■ DATA TO PROCESS
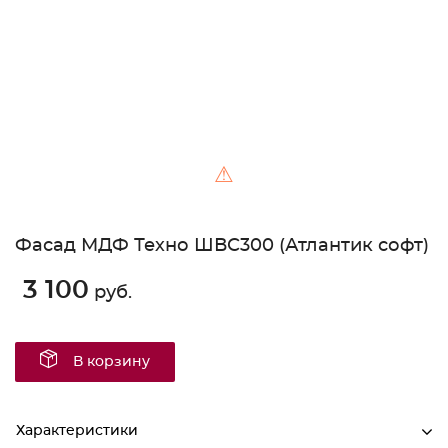
⚠
Фасад МДФ Техно ШВС300 (Атлантик софт)
3 100
руб.
В корзину
Характеристики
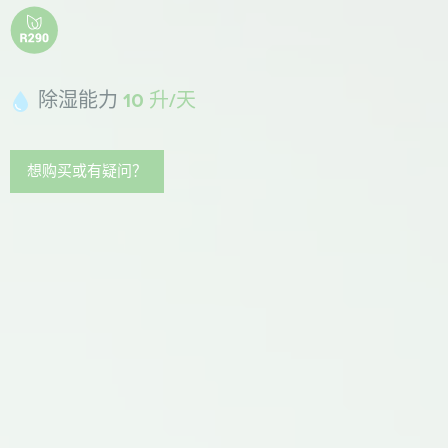
除湿能力
10 升/天
想购买或有疑问？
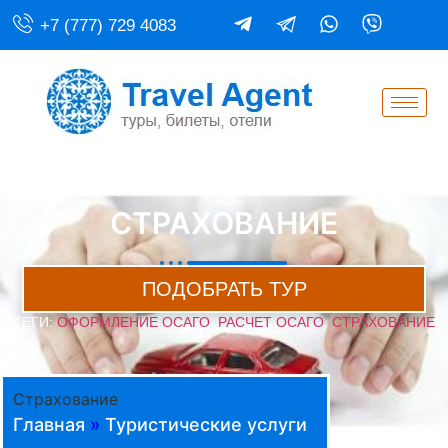
+7 (777) 729 4083
СТРАХОВАНИЕ
ПОДОБРАТЬ ТУР
ТЕГИ:
ОФОРМЛЕНИЕ ОСАГО
,
РАСЧЕТ ОСАГО
,
СТРАХОВАНИЕ
Страхование
Главная
»
Туристические услуги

■ WHAT THE TASK REQUIRES
The entries above need to be transcribed exactly, with the images left out.

■ WRITTEN SOLUTION
⚠
Фасад МДФ Техно ШВС300 (Атлантик софт)
3 100
руб.
В корзину
Характеристики
除湿能力
10 升/天
想购买或有疑问？
+7 (777) 729 4083
СТРАХОВАНИЕ
ПОДОБРАТЬ ТУР
ТЕГИ:
ОФОРМЛЕНИЕ ОСАГО
,
РАСЧЕТ ОСАГО
,
СТРАХОВАНИЕ
Страхование
Главная
»
Туристические услуги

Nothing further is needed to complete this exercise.